In most cases, we prefer a class member function. The WordDict is such a sample class. It demostrates how an operator is implemented in the form of a class, and its behavior.
APIs¶
- class pyis.python.ops.WordDict(self: ops.WordDict, data_file: str) None ¶
WordDict maps source words(tokens) of a sentence into target words based on a defined dictionary.
Create a WordDict object given the dictionary data file.
The data file should contains two columns, separated by WHITESPACE characters. The first and second columns are source words and target words correspondingly. For example,
suzhou 苏州 beijing 北京
Ensure the file is encoded in utf-8.
- Parameters
data_file (str) – The dictionary data file for translation.
- translate(self: ops.WordDict, tokens: List[str]) List[str] ¶
Given words of a sentence, tranlate each word that appears in the dictionary to the target word.
If the word doesn’t exist in the dictionary, it will be intact and copied to the output sentence.
Ensure words are encoded in utf-8.
- Parameters
tokens (List[str]) – List of words of the sentence.
- Returns
Target words of the sentence.
Example¶
# Copyright (c) Microsoft Corporation.

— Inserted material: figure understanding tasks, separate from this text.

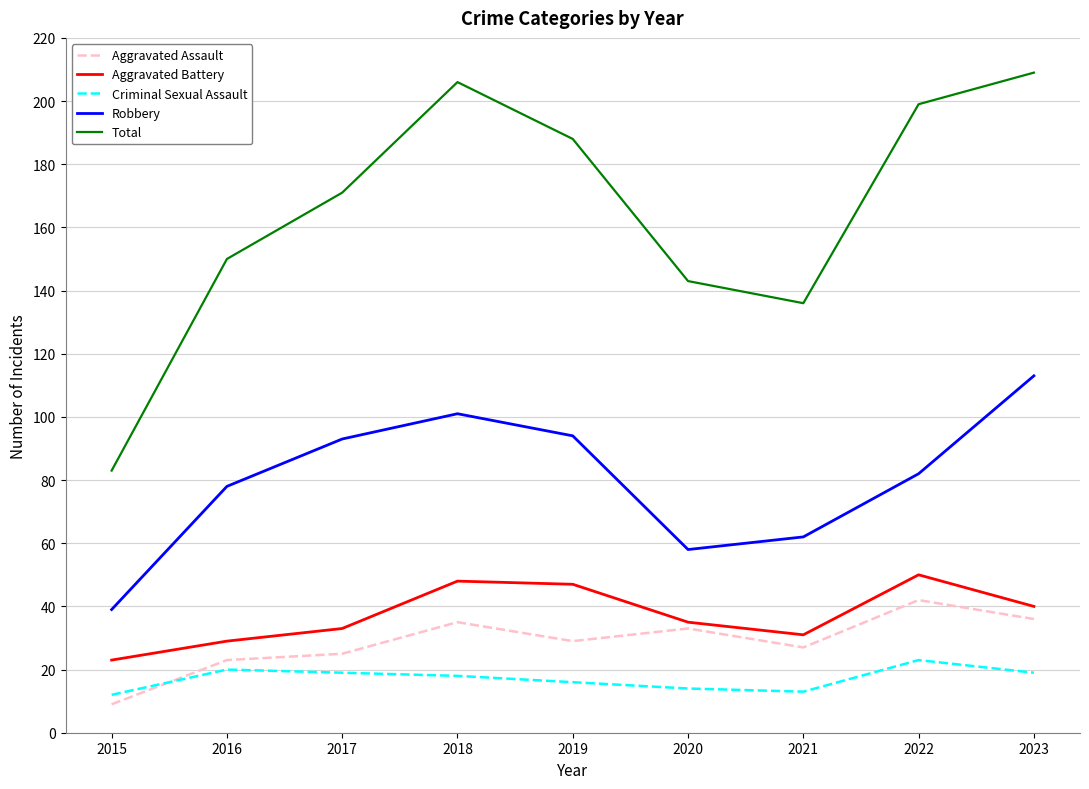

What is the maximum value shown in the chart?

209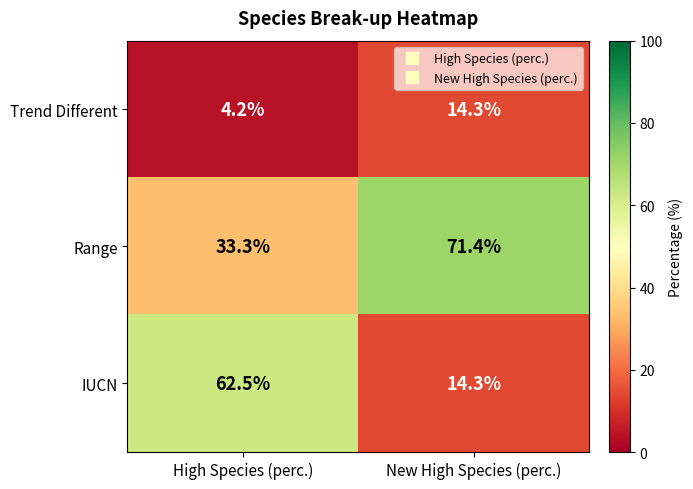

Which series has the largest total across all categories?

Range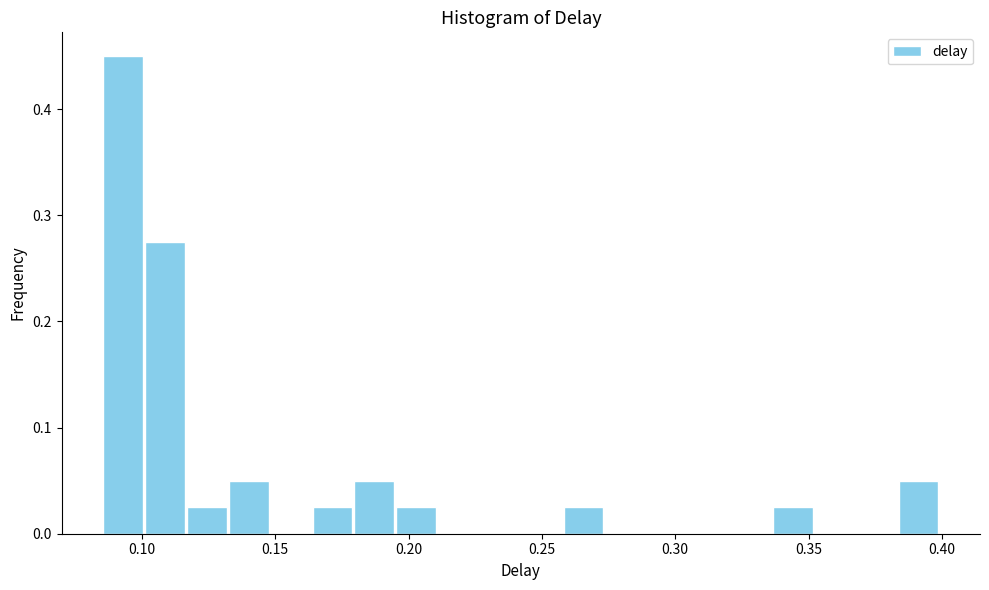

Around what value on the x-axis is the tallest bar? Give the approximate position of its centre, as read against the axis.

0.095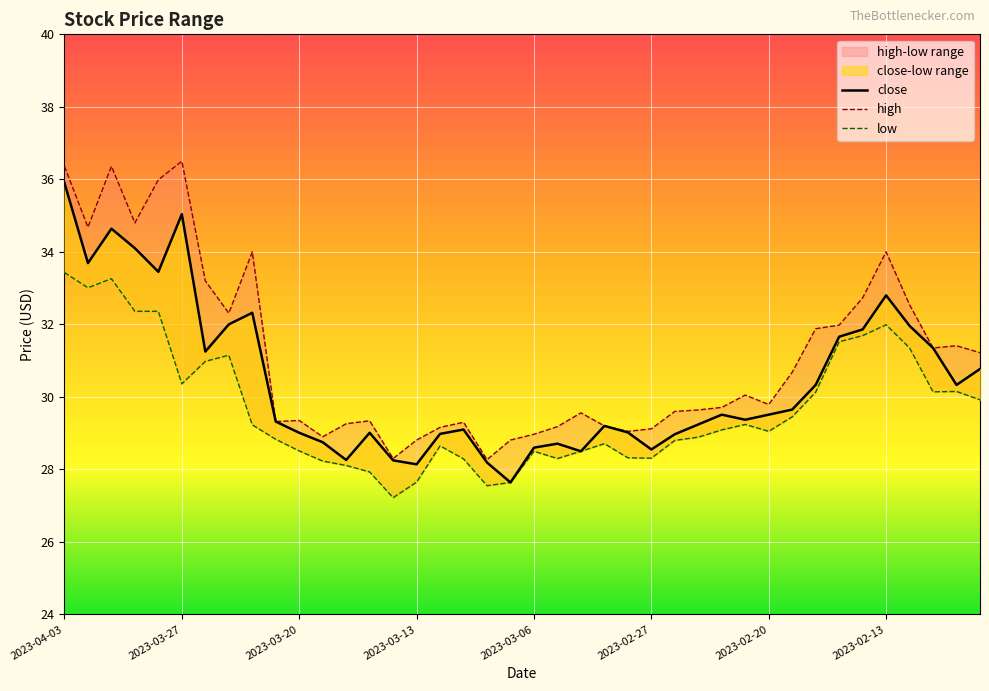

What is the difference between the low values at 20 and 14?

1.3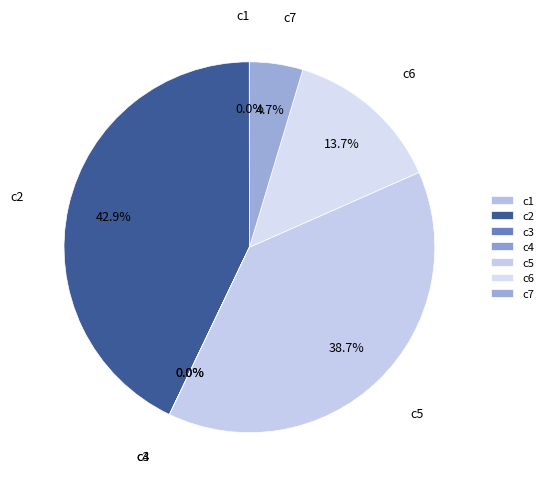

To the nearest percent, what is the difference between the largest and smallest slice percentages?

43%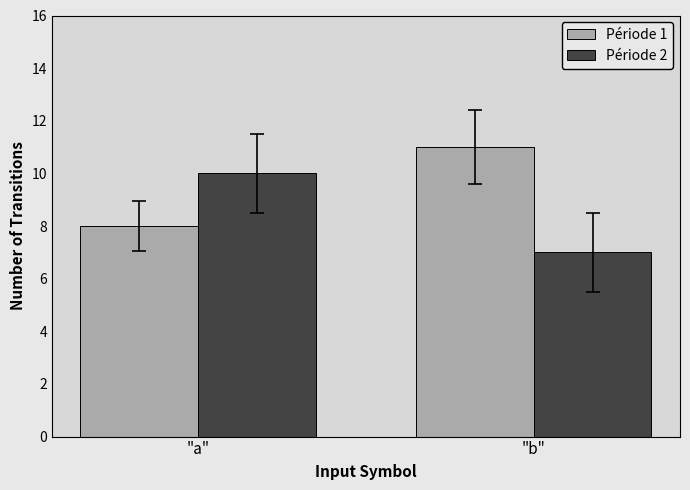

What are all the series names shown in the legend?

Période 1, Période 2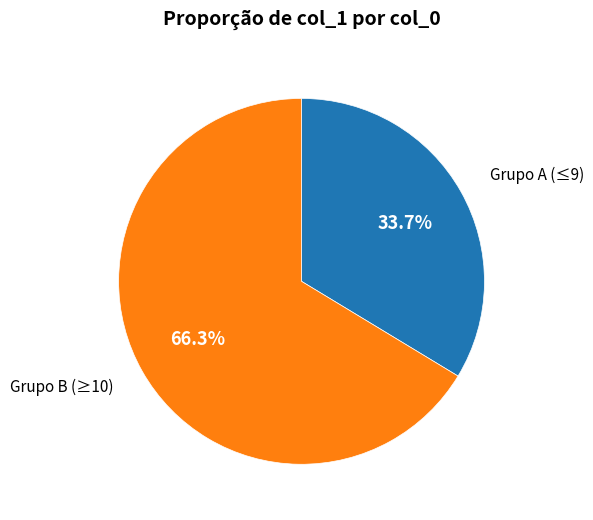

Which slice is the smallest?

Grupo A (≤9)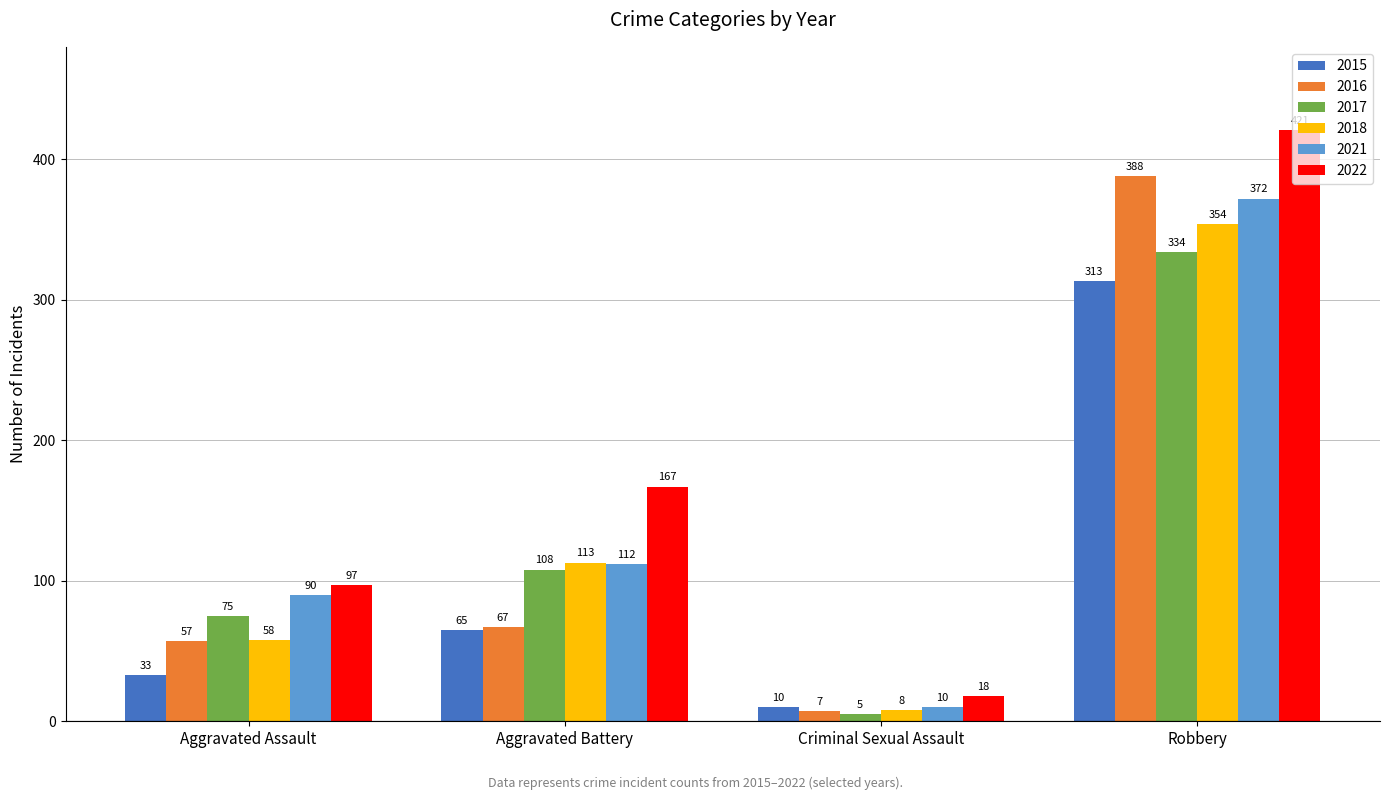

The 2016 series shows 57 at Aggravated Assault. True or false?

True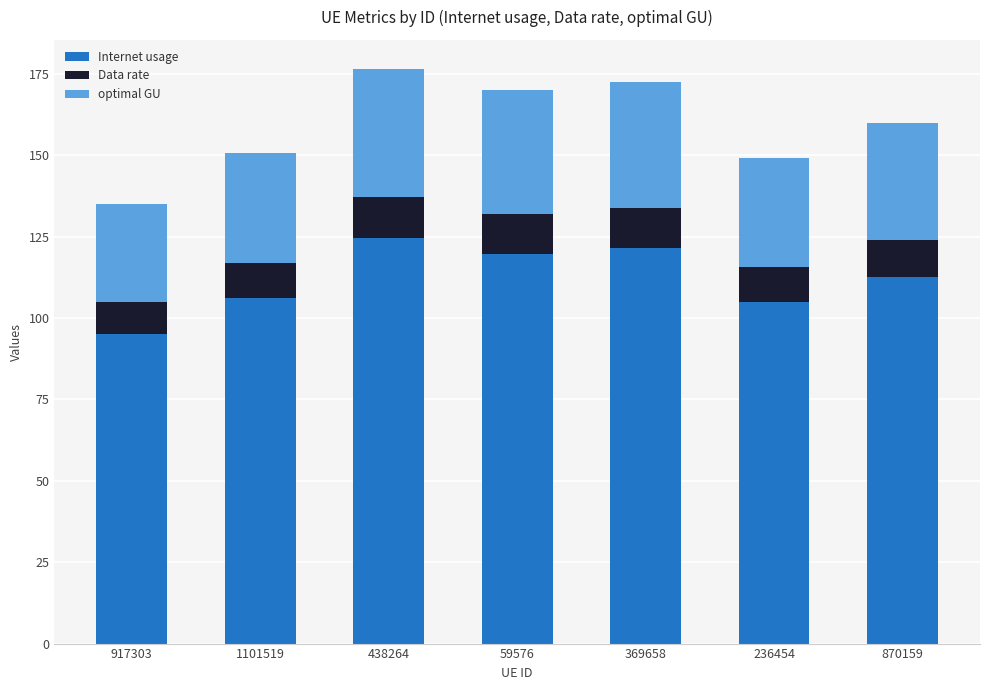

Reading right to left, what are the values for Internet usage?

112.7	105.0	121.5	119.7	124.4	106.1	95.2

All rights reserved.
# Licensed under the MIT license.
import os
from pyis.python import ops
from typing import List
class Model:
def __init__(self, dict_data_file: str):
super().__init__()
self.dictionary = ops.WordDict(dict_data_file)
def run(self, tokens: List[str]) -> List[str]:
res = self.dictionary.translate(tokens)
return res
dict_data_file = os.path.join(os.path.dirname(__file__), 'word_dict.data.txt')
m = Model(dict_data_file)
res = m.run(["life", "in", "suzhou"])
print(res)